On September 20, Haygood spoke to an audience at Columbus East High School, where several surviving members of the 1969 State Championship Baseball and Basketball Teams were in attendance.

“It was (East High Principal) Jack Gibbs that kept East High School together during the days after Dr. King was shot,” Haygood said to a full audience at the East High School auditorium.

This book is not entirely about sports. “One of the things that was critical (in writing Tigerland), was that I didn’t want it to be a straight away sports book. There was so much going on in the Nation (at that time).” Haygood said. “People had to find heroes where ever they could. Were they really in a basketball team? Were they at Harley Field playing baseball?”

The book interweaves the two team's runs for the Championship, with the socioeconomic struggles of the 1960s. One chapter, would be about the basketball team’s heated rivalry with Linden McKinley during that era, while another chapter would be about the chain of riots and protests in the months that followed the Championship Season. Another chapter in the book, “What the Mothers Fear Most”, paralleled the basketball mothers’ worries with the Emmett Till tragedy in 1955 Mississippi, to 1969 Columbus.

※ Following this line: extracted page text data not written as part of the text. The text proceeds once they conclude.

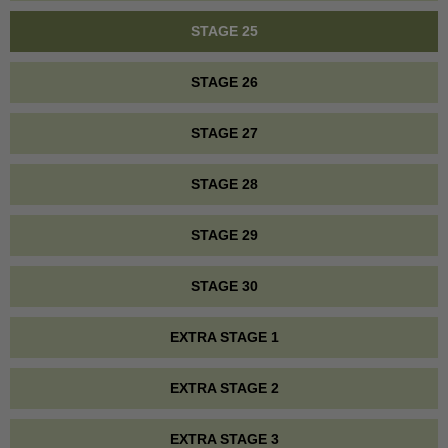
STAGE 25
STAGE 26
STAGE 27
STAGE 28
STAGE 29
STAGE 30
EXTRA STAGE 1
EXTRA STAGE 2
EXTRA STAGE 3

These players did not come from the stereotypical nuclear sitcom family homes of that era.  Eight of the twelve basketball players had mothers from the South. Most of the players mothers were domestic maids for rich families in Bexley, Upper Arlington and Worthington. The star of the championship baseball team, future New York Met Garnett Davis, his father was in prison.

Many of the Tigers from the 1969 State Championship Team would go on to college basketball success.  Ed Ratliff and the late Alonzo “Nick” Connor, were the leaders of the team. Other key players included Roy Hickman, Kevin Smith, Larry Walker (who would later coach the Tigers to another State Title in 1979), and North High transfer Dwight “Bo-Pete” Lamar.

Lamar transferred to East after Lamar’s afro was deemed as a “sign of militancy” by North’s white coach and athletic boosters. “Lamar’s mother said, ‘I didn’t leave the south for you to lose your dignity,’” Haygood said. Lamar’s family moved from the Weinland Park area to Poindexter Village.

The Tigers’ Head Basketball Coach, the late Bob Hart, who was white, won three State Titles during his nine seasons as Head Coach of the Tigers, from 1962 to 1971. Hart, a World War II veteran, spent his coaching career fighting against the injustices his players received, especially during the segregated 1960s. The 1967-68 (also State Champions) and 1968-69 Tigers were inducted into the Ohio High School Basketball Hall of Fame in 2007.

Both at East High, and the next day at Columbus State Community College, Haygood talked about many things, including the parallels between sports and politics, and the 1977 Supreme Court Decision that would change Columbus City Schools forever.

“Why doesn’t East have the same resources as (Thomas) Worthington High School or Upper Arlington High School,” Haygood said during his conversation with Columbus State Community College President Dr. David Harrison about the desegregation of East High School. “All of the black students were scrunched into one school. They couldn’t build a second high school on the East Side. This lawsuit went all of the way to Federal Court Judge Robert M. Duncan.”

Duncan, a former school teacher, heard the infamous “Penick vs. Columbus Board of Education” case in 1976 that would forever change the face of Columbus City Schools.

There will never be another dynasty like the 1967-69 Basketball Tigers. Not long after the Tigers won their last State Basketball Championship in 1979, busing was mandated throughout the Columbus City Schools District. The school went from being over 95 percent Black students, to 55 percent Black students. The school is currently sitting under capacity, with about 98 percent Black students, today.

Other Haygood spots on his book tour included Bexley High School and the Historic Lincoln Theatre.  Haygood will have another talk at the Wexner Center for the Arts, “Tigerland: Columbus at the Intersection of Sports and Race” on October 8.

Tigerland 1968-1969: A City Divided, A Nation Torn Apart, and a Magical Season of Healing is available in bookstores everywhere.